Sunday, May 10, 2009

Here I Sit

Next week--May 11th--will mark the second graduation I have failed to attend. Both were voluntary decisions; the first because my family lives in Oregon and wasn't about to fly out to Cleveland just to watch me put on a cap and gown, while the second was the result of my wife Amanda and I deciding we would rather spend time with her family in New Jersey than spend another week in our crappy one bedroom apartment.

We left on May 7th, and on May 9th Amanda was admitted to the hospital. The last few days she's been battling with a small papule that grew into full-blown preseptal cellulits, and I've been keeping vigil at her bedside to make sure that she gets the best possible care. This has turned out to be a pretty easy task, because the quality of care here is excellent, and the facility is both well-designed and contemporary.

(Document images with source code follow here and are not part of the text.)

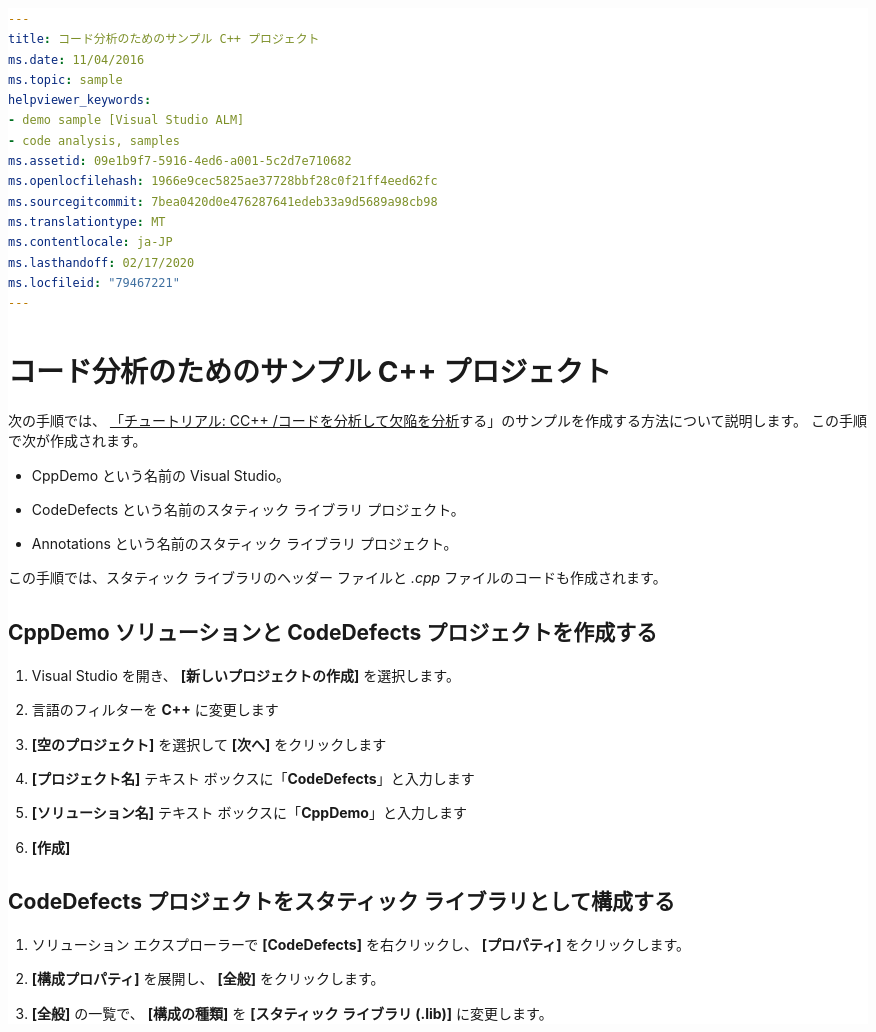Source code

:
 ```yaml
---
title: コード分析のためのサンプル C++ プロジェクト
ms.date: 11/04/2016
ms.topic: sample
helpviewer_keywords:
- demo sample [Visual Studio ALM]
- code analysis, samples
ms.assetid: 09e1b9f7-5916-4ed6-a001-5c2d7e710682
ms.openlocfilehash: 1966e9cec5825ae37728bbf28c0f21ff4eed62fc
ms.sourcegitcommit: 7bea0420d0e476287641edeb33a9d5689a98cb98
ms.translationtype: MT
ms.contentlocale: ja-JP
ms.lasthandoff: 02/17/2020
ms.locfileid: "79467221"
---
```

# <a name="sample-c-project-for-code-analysis"></a>コード分析のためのサンプル C++ プロジェクト

次の手順では、 [「チュートリアル: CC++ /コードを分析して欠陥を分析](../code-quality/walkthrough-analyzing-c-cpp-code-for-defects.md)する」のサンプルを作成する方法について説明します。 この手順で次が作成されます。

- CppDemo という名前の Visual Studio。

- CodeDefects という名前のスタティック ライブラリ プロジェクト。

- Annotations という名前のスタティック ライブラリ プロジェクト。

この手順では、スタティック ライブラリのヘッダー ファイルと *.cpp* ファイルのコードも作成されます。

## <a name="create-the-cppdemo-solution-and-the-codedefects-project"></a>CppDemo ソリューションと CodeDefects プロジェクトを作成する

1. Visual Studio を開き、 **[新しいプロジェクトの作成]** を選択します。

1. 言語のフィルターを **C++** に変更します

1. **[空のプロジェクト]** を選択して **[次へ]** をクリックします

1. **[プロジェクト名]** テキスト ボックスに「**CodeDefects**」と入力します

1. **[ソリューション名]** テキスト ボックスに「**CppDemo**」と入力します

1. **[作成]**

## <a name="configure-the-codedefects-project-as-a-static-library"></a>CodeDefects プロジェクトをスタティック ライブラリとして構成する

1. ソリューション エクスプローラーで **[CodeDefects]** を右クリックし、 **[プロパティ]** をクリックします。

1. **[構成プロパティ]** を展開し、 **[全般]** をクリックします。

1. **[全般]** の一覧で、 **[構成の種類]** を **[スタティック ライブラリ (.lib)]** に変更します。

I almost never get sick, and have never been hospitalized (exempting a couple brief ER visits as a kid), so my knowledge of the health care delivery system is a little one-sided. I think that's what made it so easy to get into the field in the first place. It seemed in school like my experience was not out of the ordinary, with most of the nursing students rarely getting ill and having experienced health care delivery vicariously, rather than principally. Hell, I didn't even have vicarious experiences to draw on--my family is also of remarkably good health.

There's no proxy for a sudden shift in perspective in regards to your work environment. I think we have all had the experience of attempting to use technology or a service, and being forced to wonder "did the person who designed this thing ever have to use it?" According to my Computer Science friends, the answer is probably "no".

So as a nurse, as a husband, and as an informaticist I'm trying to mine this experience for all its worth. I blogged before "blog" was coined by Peter Merholz, instead just writing what I thought of as short essays and posting them to a Tripod account in order to teach myself HTML. I haven't done it in a while though, because I've been busy. As most nurses can appreciate, nursing school isn't a picnic at any level, and this last year was a marathon of academic coursework and a full-time internship that left me barely enough time to get married to Amanda and still get out with my sanity.

With no school, employment, or personal obligations right now, my wife's care is all I'm focused on. That said, there are large breaks in the day (like now) where she's asleep and there's no work to do, so I've decided to blog again, and what better to blog about than the thing I know best. So the next few posts are going to dedicated to my experience on the client-side of care, and how they reflect pertinent issues within the healthcare delivery system and health information technology.